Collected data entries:
· · · · ·

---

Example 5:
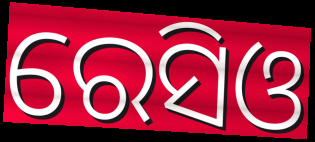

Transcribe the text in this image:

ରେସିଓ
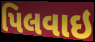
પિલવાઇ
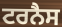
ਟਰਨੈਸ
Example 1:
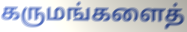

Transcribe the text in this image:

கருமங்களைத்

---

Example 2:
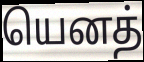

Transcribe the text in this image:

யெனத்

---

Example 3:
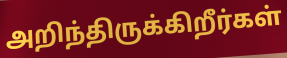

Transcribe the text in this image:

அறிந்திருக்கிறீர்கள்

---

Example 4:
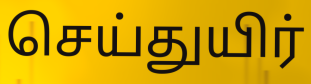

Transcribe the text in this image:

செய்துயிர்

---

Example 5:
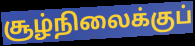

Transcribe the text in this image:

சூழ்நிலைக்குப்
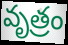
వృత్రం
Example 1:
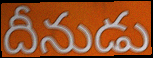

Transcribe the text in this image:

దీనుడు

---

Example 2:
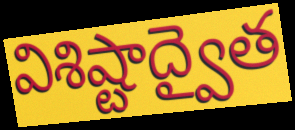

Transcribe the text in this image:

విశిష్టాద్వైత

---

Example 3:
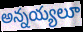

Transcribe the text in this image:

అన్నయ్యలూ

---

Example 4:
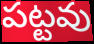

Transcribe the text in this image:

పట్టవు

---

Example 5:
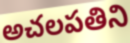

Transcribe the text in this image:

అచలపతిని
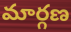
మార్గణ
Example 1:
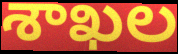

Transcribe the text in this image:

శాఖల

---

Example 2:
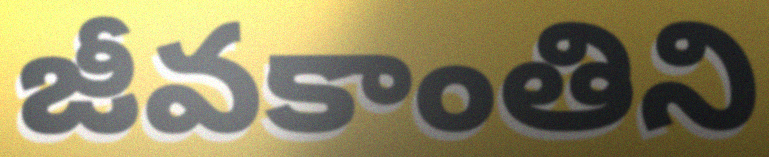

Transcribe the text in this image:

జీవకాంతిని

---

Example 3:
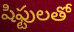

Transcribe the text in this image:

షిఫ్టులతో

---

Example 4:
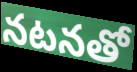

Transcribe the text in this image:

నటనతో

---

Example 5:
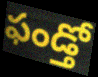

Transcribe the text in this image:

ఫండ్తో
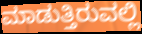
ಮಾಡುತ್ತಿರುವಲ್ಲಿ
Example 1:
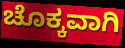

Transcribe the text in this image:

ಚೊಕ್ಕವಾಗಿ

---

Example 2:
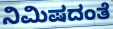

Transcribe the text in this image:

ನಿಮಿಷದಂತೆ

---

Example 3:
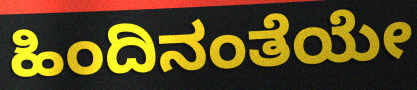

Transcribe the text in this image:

· · · · ·

WORK REQUIRED:
Give the records again without a single change, and exclude the pictures.

THE COMPLETED TASK:
---

Example 5:

Transcribe the text in this image:

ରେସିଓ
પિલવાઇ
ਟਰਨੈਸ
Example 1:

Transcribe the text in this image:

கருமங்களைத்

---

Example 2:

Transcribe the text in this image:

யெனத்

---

Example 3:

Transcribe the text in this image:

அறிந்திருக்கிறீர்கள்

---

Example 4:

Transcribe the text in this image:

செய்துயிர்

---

Example 5:

Transcribe the text in this image:

சூழ்நிலைக்குப்
వృత్రం
Example 1:

Transcribe the text in this image:

దీనుడు

---

Example 2:

Transcribe the text in this image:

విశిష్టాద్వైత

---

Example 3:

Transcribe the text in this image:

అన్నయ్యలూ

---

Example 4:

Transcribe the text in this image:

పట్టవు

---

Example 5:

Transcribe the text in this image:

అచలపతిని
మార్గణ
Example 1:

Transcribe the text in this image:

శాఖల

---

Example 2:

Transcribe the text in this image:

జీవకాంతిని

---

Example 3:

Transcribe the text in this image:

షిఫ్టులతో

---

Example 4:

Transcribe the text in this image:

నటనతో

---

Example 5:

Transcribe the text in this image:

ఫండ్తో
ಮಾಡುತ್ತಿರುವಲ್ಲಿ
Example 1:

Transcribe the text in this image:

ಚೊಕ್ಕವಾಗಿ

---

Example 2:

Transcribe the text in this image:

ನಿಮಿಷದಂತೆ

---

Example 3:

Transcribe the text in this image:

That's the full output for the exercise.